» **Information provided**
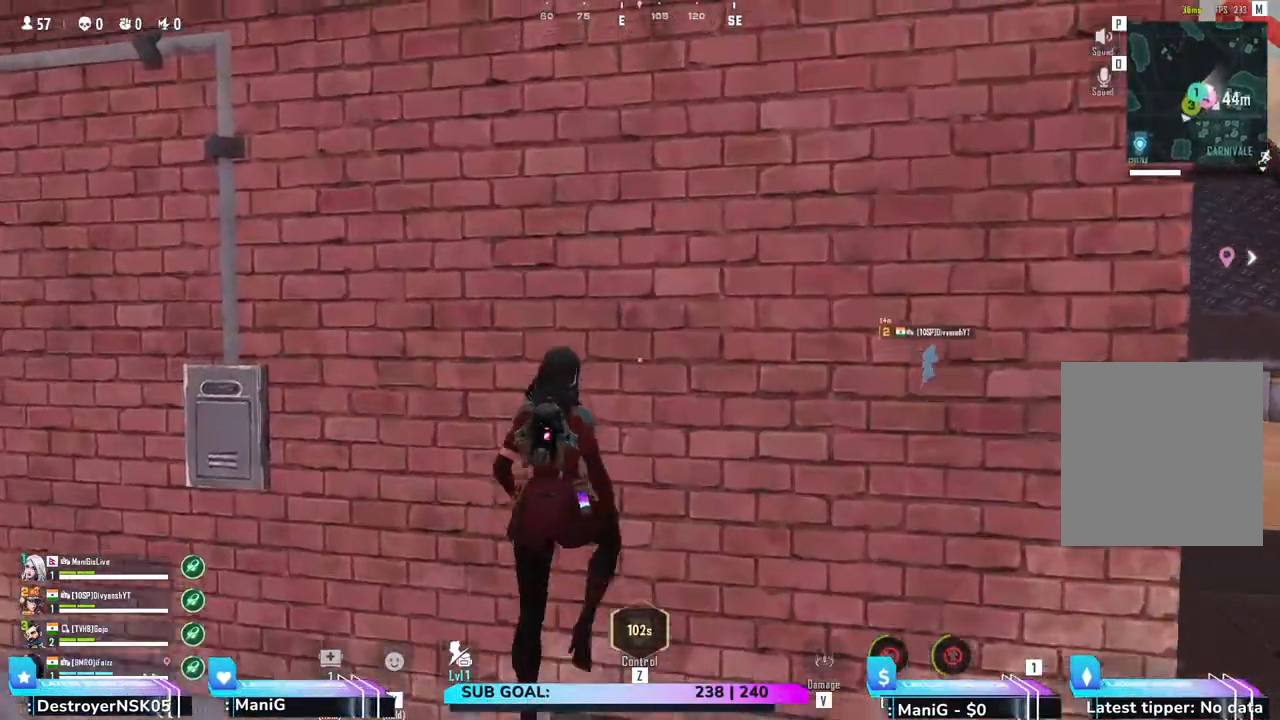
{"keys": ["shift", "space", "w"], "mouse": [], "events": []}
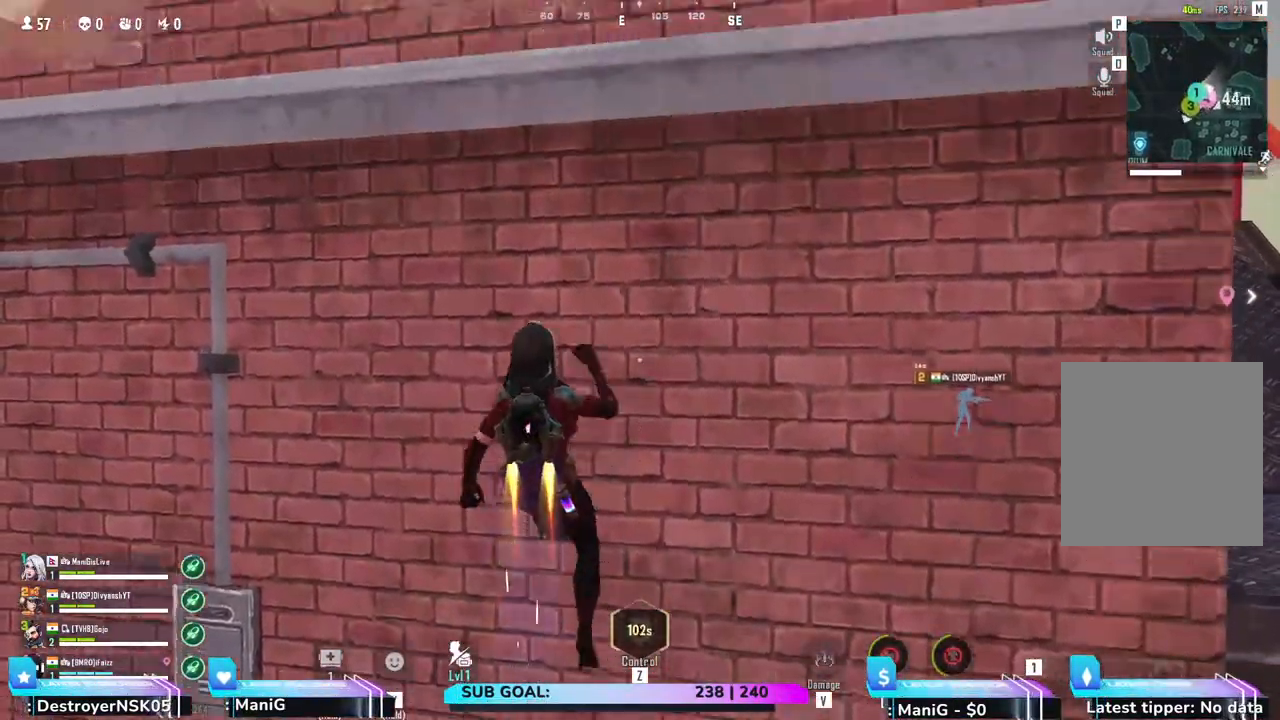
{"keys": ["shift", "space", "w"], "mouse": [], "events": []}
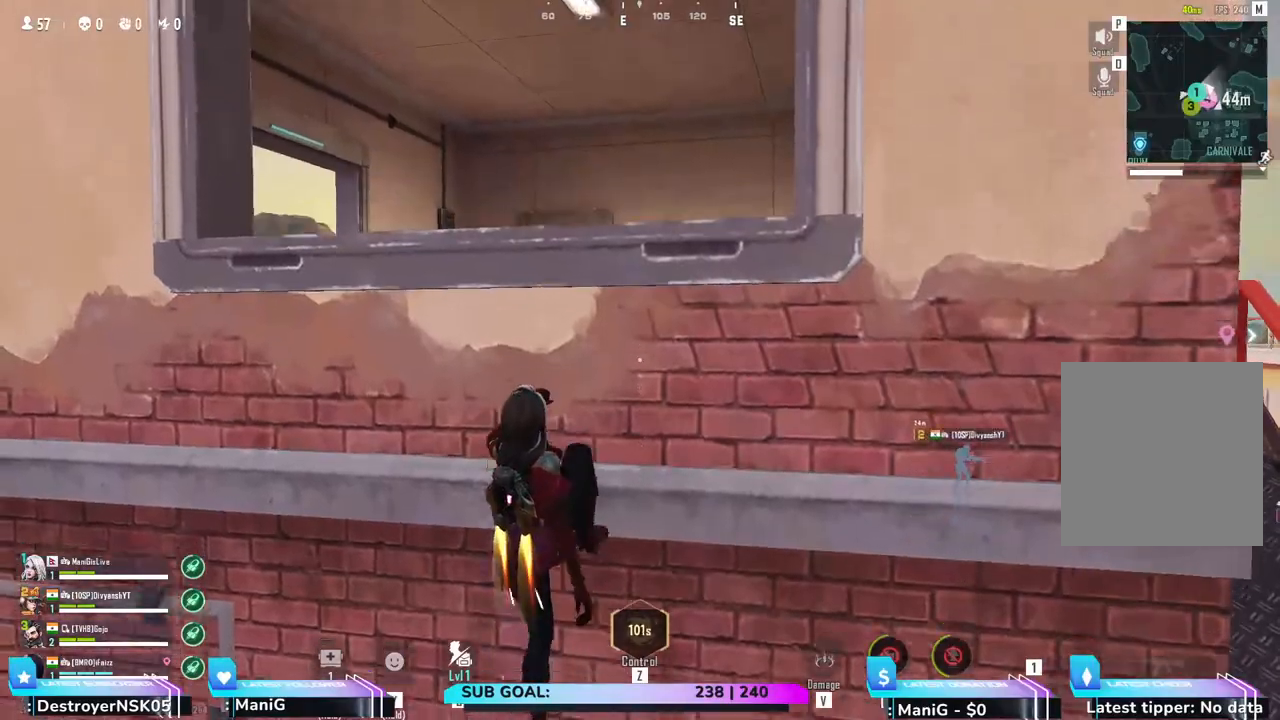
{"keys": ["shift", "w"], "mouse": [], "events": [[317, "space", "up"]]}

» **Exercise brief**
Return the full set of lines above word for word and with no pictures.

» **Result**
{"keys": ["shift", "space", "w"], "mouse": [], "events": []}
{"keys": ["shift", "space", "w"], "mouse": [], "events": []}
{"keys": ["shift", "w"], "mouse": [], "events": [[317, "space", "up"]]}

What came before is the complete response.